De nombreux maîtres utilisent le rapport de b***e (ou de bâton ou de freesbee) comme un raccourci pour l'exercice physique de leur chien. Mais lancer une b***e 100 fois n'épuise pas un chien de travail - cela le rend plus « tendu » neurologiquement. Ce dont ces chiens ont besoin, c'est un entraînement basé sur la relation avec son maître, un bon contrôle de son impulsivité et l’utilisation des « interrupteurs marche/arrêt », de l’engagement cognitif, de la résolution de problèmes, une dépense physique « régulée » comme des promenades structurées, de la natation, du tir à la corde avec des règles, ou un travail sportif équilibré, un travail de pistage ou de flair pour satisfaire la connexion nez-cerveau ET un temps de récupération dans un environnement calme !

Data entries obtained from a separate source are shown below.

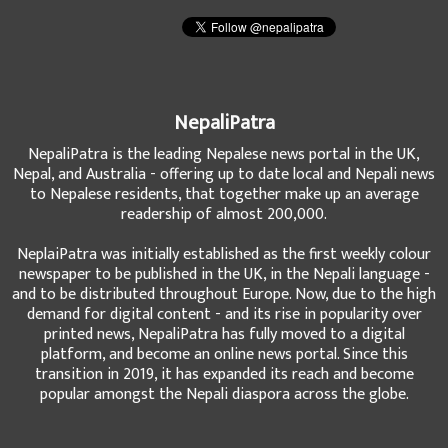
NepaliPatra
NepaliPatra is the leading Nepalese news portal in the UK,
Nepal, and Australia - offering up to date local and Nepali news
to Nepalese residents, that together make up an average
readership of almost 200,000.
NeplaiPatra was initially established as the first weekly colour
newspaper to be published in the UK, in the Nepali language -
and to be distributed throughout Europe. Now, due to the high
demand for digital content - and its rise in popularity over
printed news, NepaliPatra has fully moved to a digital
platform, and become an online news portal. Since this
transition in 2019, it has expanded its reach and become
popular amongst the Nepali diaspora across the globe.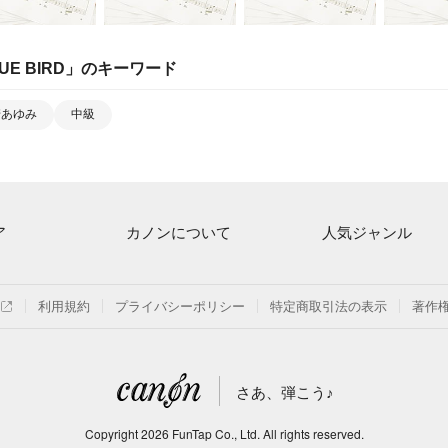
UE BIRD
」のキーワード
崎あゆみ
中級
ア
カノンについて
人気ジャンル
ト一覧
ご利用方法
連弾
月額プラン
クラシック
利用規約
プライバシーポリシー
特定商取引法の表示
著作
探す
はじめてのお客様
保育
よくあるご質問
ジブリ
さあ、弾こう♪
信
発表会
Copyright
2026
FunTap Co., Ltd.
All rights reserved.
の楽譜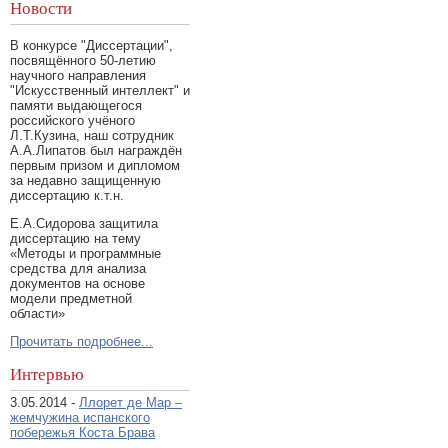
Новости
В конкурсе "Диссертации",
посвящённого 50-летию
научного направления
"Искусственный интеллект" и
памяти выдающегося
российского учёного
Л.Т.Кузина, наш сотрудник
А.А.Липатов был награждён
первым призом и дипломом
за недавно защищенную
диссертацию к.т.н.
Е.А.Сидорова защитила
диссертацию на тему
«Методы и программные
средства для анализа
документов на основе
модели предметной
области»
Прочитать подробнее...
Интервью
3.05.2014 -
Ллорет де Мар –
жемчужина испанского
побережья Коста Брава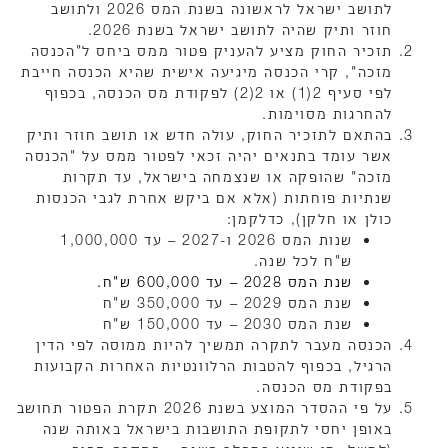
לתושב ישראל לראשונה בשנת המס 2026 ולתושב
חוזר ותיק שהיה לתושב ישראל בשנת 2026.
תזכיר החוק מציע להעניק פטור ממס ביחס ל"הכנסה
מזכה", קרי הכנסה מיגיעה אישית שהיא הכנסה חייבת
לפי סעיף 2(1) או 2(2) לפקודת מס הכנסה, בכפוף
להחרגות מסוימות.
בהתאם לתזכיר החוק, עולה חדש או תושב חוזר ותיק
אשר עומד בתנאים יהיה זכאי לפטור ממס על "הכנסה
מזכה" שהופקה או שנצמחה בישראל, עד תקרות
שנתיות פוחתות (אלא אם ביקש אחרת לגבי הכנסות
כולן או חלקן), כדלקמן:
שנות המס 2026 ו-2027 – עד 1,000,000
ש"ח לכל שנה.
שנת המס 2028 – עד 600,000 ש"ח.
שנת המס 2029 – עד 350,000 ש"ח
שנת המס 2030 – עד 150,000 ש"ח
הכנסה מעבר לתקרה תמשיך להיות ממוסה לפי הדין
הרגיל, בכפוף להטבות הרלוונטיות האחרות הקבועות
בפקודת מס הכנסה.
על פי ההסדר המוצע בשנת 2026 תקרת הפטור תחושב
באופן יחסי לתקופת התושבות בישראל באותה שנה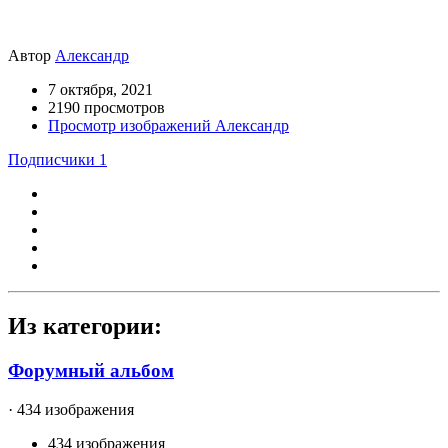
Автор
Александр
7 октября, 2021
2190 просмотров
Просмотр изображений Александр
Подписчики
1
Из категории:
Форумный альбом
· 434 изображения
434 изображения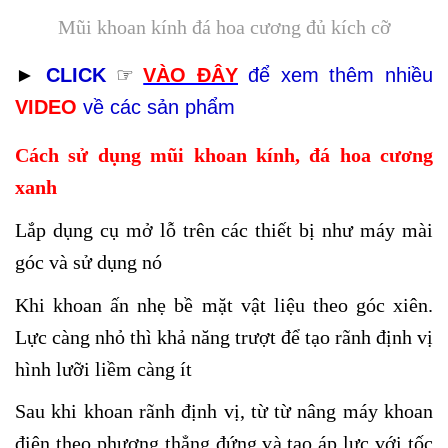
Mũi khoan kính đá hoa cương đủ kích cỡ
►
CLICK
☞
VÀO ĐÂY
để xem thêm nhiều
VIDEO
về các sản phẩm
Cách sử dụng mũi khoan kính, đá hoa cương
xanh
Lắp dụng cụ mở lỗ trên các thiết bị như máy mài
góc và sử dụng nó
Khi khoan ấn nhẹ bề mặt vật liệu theo góc xiên.
Lực càng nhỏ thì khả năng trượt để tạo rãnh định vị
hình lưỡi liềm càng ít
Sau khi khoan rãnh định vị, từ từ nâng máy khoan
điện theo phương thẳng đứng và tạo áp lực với tốc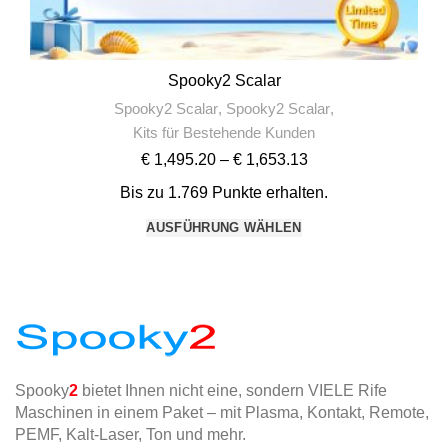
Spooky2 Scalar
Spooky2 Scalar
,
Spooky2 Scalar
,
Kits für Bestehende Kunden
€
1,495.20
–
€
1,653.13
Bis zu 1.769 Punkte erhalten.
AUSFÜHRUNG WÄHLEN
Spooky
2
bietet Ihnen nicht eine, sondern VIELE Rife
Maschinen in einem Paket – mit Plasma, Kontakt, Remote,
PEMF, Kalt-Laser, Ton und mehr.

Mais comment satisfaire la pulsion de prédation de ces chiens ? N’ont-ils pas besoin d'un exutoire ?
Si, bien sûr ! Et voici la nuance : la pulsion doit être satisfaite stratégiquement, et non impulsivement. C'est là qu'intervient la véritable philosophie du jeu. Au lieu de lancer la b***e à tout va, je recommande un engagement du maître dans le jeu de tir à la corde, avec des règles de lâcher, de contrôle des pulsions (travailler le « couché sous pulsion » - la capacité de passer de l'excitation au repos), avec des consignes de début et de fin de jeu claires, des séances qui intègrent le contrôle et la récompense, et des jeux de recherche, de pistage, etc… Cela construit un chien qui réfléchit, pas un chien qui réagit impulsivement.
En conclusion, ce n'est pas parce qu'il aime ça que c'est bon pour lui. Votre Malinois, Border Collie, Berger Allemand, Berger Hollandais, ou autre chien de travail peut adorer la b***e. Il peut vous l'apporter avec joie. Mais la question n'est pas ce qu'il aime – c'est ce dont il a besoin.
En tant que maître, il est de votre responsabilité de penser à long terme. Vous développez un compagnon de vie, mais aussi un athlète bien dans sa tête. Alors non, je ne recommande pas de jouer à la b***e tous les jours. Parce que chaque lancer est un renforcement de l'instinct primaire. Et l'instinct primaire, sans contrôle, ne peut être raisonné. Il ne peut pas s'auto-réguler. Le chien devient esclave de ses propres instincts.
Entraînez votre chien à s'engager avec vous, pas seulement avec le jouet. Enseignez l'excitation avec contrôle, le jeu avec un but, et le repos avec confiance. Votre chien mérite mieux que l'obsession. Il mérite l'équilibre. Il vous mérite - pas seulement sa b***e.